The morning after the conference, Potterfield has swapped his blue Baldrige jacket for a black leather number, NRA pin prominent on the lapel. Strolling through Midway's entry hall, we pass a shaggy mountain goat, a fringe-eared oryx, and a wart hog whose tusks curl with the panache of Salvador Dali's mustache. Outside the finance department, my host commands me to stand with my back against a wall next to a doorway and then quickly round the corner, upon which I find myself staring into a yawning mouth full of bared teeth. "Big, big lion," Potterfield observes nonchalantly.
Rifles, most hand-built by employees, bedeck the walls of many offices. Gun racks nestle beside desks like lethal coat stands.
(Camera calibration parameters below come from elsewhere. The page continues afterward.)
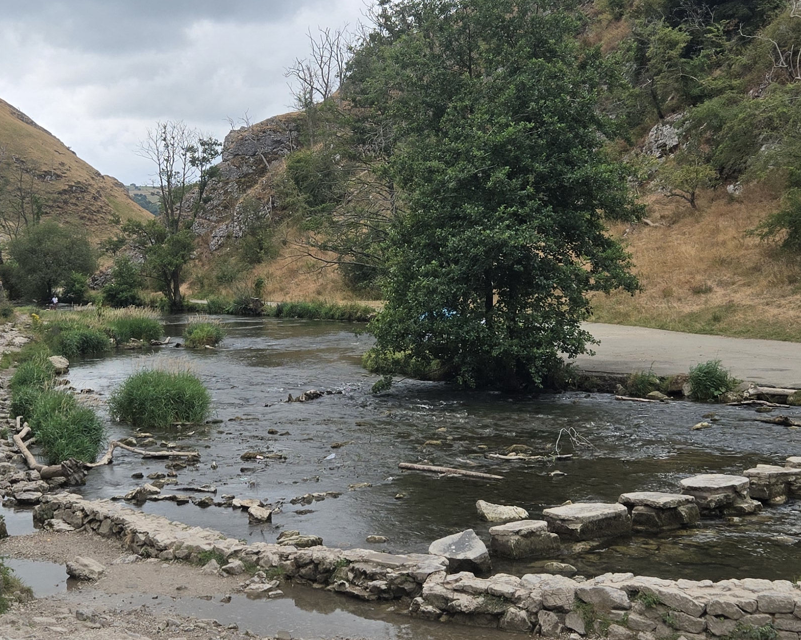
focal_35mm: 56
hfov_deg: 33.5
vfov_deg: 27.1
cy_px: 279
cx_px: 317
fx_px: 1327
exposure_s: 1/2921
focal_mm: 5.4
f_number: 1.8
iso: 50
But it is neither things that shoot nor get shot that draw people to this unassuming cluster of buildings hard on the highway. Rather, leaders of businesses, schools, and government agencies visit Midway to learn how it has adopted the Baldrige principles and translated them into meticulously designed processes—more than 1,500 at last count—that govern everything down to locking up at close of business. This is a company in thrall to best practices, which are defined by Midway as "the highest sustainable level of performance which we judge ourselves against." The place is like Jack Welch–era GE, with antlers.
That definition of best practices, as well as 59 other terms, is displayed on signs throughout the facility and rotated weekly so everyone is exposed to every one. Communication is a core Baldrige value, so copies of the company's mission statement, goals, and code of conduct are ubiquitous. On a central wall in the clean and cavernous warehouse, performance metrics, project updates, and customer comments flit across a large flat screen. As we peruse the wall, Potterfield talks about Midway's dedication to continuous improvement. Two hours later, we pass the wall again, and someone has added a poster describing the company's 21 types of meetings: their frequency, duration, attendance, and purpose. Potterfield looks gratified. "Well, there you go," he says.
On the day I visit Midway, Carter Ward, executive director of the Missouri School Boards' Association, comes by to discuss the practicality of involving the state's 522 school districts in Baldrige. Potterfield urges him to start with Strategic Planning, which he calls the application's "master category." Organizations failing to master that discipline, Potterfield suggests, take risks every time they put one foot in front of the other. "That's Midway's process," he says, gesturing toward a large poster board propped on an easel. "It's beautiful. Twenty-three steps. Best in class. Outstanding. You want a copy for your office?"
At Midway, the strategic plan is assembled from company action plans, which are different from department action plans, department process initiatives, and strategic process initiatives. Krishnasundeep Boinpally, an industrial engineer, has been assigned the unenviable task of explaining it all to me. By way of illustration, he describes the development of the most ambitious project in Midway's history: a $5 million fulfillment system called Nitro Express. Nitro achieved company-action-plan status in 2010 and swiftly became part of the strategic plan. For the next 18 months, the strategic-planning team tracked and adjusted its milestones, resource requirements, user impact, and expected results with the assiduity of Mission Control monitoring the space shuttle. The sprawling, package-bearing roller coaster was completed last April, on time and on budget. It makes possible Midway's popular same-day shipping policy (no cakewalk for a business that offers 120,000 products) and will allow it to increase order capacity 10 percent each year for the next decade.